How would this scenario be coded using 2011 codes?

CPT Code and Rationale
19305 -52-LT Mastectomy, radical, including pectoral muscles, axillary lymph nodes

The excision of the pectoralis muscle would be considered part of the mastectomy procedure. Code 19305 best describes the service rendered according to the operative report. However, because the documentation does not indicate that any axillary lymph nodes were removed, it would be appropriate to append modifier 52 Reduced Services to the procedure code. This indicates to the insurance carrier that some of the services included in the code descriptor were not performed. A copy of the operative report should be attached to the claim as well.

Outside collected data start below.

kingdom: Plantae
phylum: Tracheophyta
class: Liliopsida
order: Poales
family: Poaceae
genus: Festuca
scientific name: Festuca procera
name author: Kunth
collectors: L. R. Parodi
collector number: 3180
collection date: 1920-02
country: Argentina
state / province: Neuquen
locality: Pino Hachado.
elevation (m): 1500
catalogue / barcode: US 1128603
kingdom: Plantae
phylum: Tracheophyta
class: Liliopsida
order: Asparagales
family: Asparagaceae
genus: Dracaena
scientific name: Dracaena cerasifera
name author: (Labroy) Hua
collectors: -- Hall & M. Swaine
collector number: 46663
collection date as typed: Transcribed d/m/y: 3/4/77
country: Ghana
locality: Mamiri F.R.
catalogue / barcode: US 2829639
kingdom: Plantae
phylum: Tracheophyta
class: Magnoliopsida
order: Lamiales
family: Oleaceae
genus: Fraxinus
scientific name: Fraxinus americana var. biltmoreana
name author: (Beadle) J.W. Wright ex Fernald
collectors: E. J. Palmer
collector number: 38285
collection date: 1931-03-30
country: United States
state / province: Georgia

Note that while the pathology report describes a subcutaneous mastectomy, which would be identified by CPT code 19304, the operative is clear that the surgeon removed the pectoralis muscle due to the desmoid tumor involvement. As a result, it would necessitate assigning a code for the more radical mastectomy procedure identified by CPT code 19305, even though the lymph nodes were not removed.

ICD-9-CM Code
238.1 Neoplasm of uncertain behavior of connective and other soft tissue

The ICD-9-CM index indicates that an extra-abdominal desmoid tumor should be referenced under the neoplasm table as uncertain behavior of the connective tissue.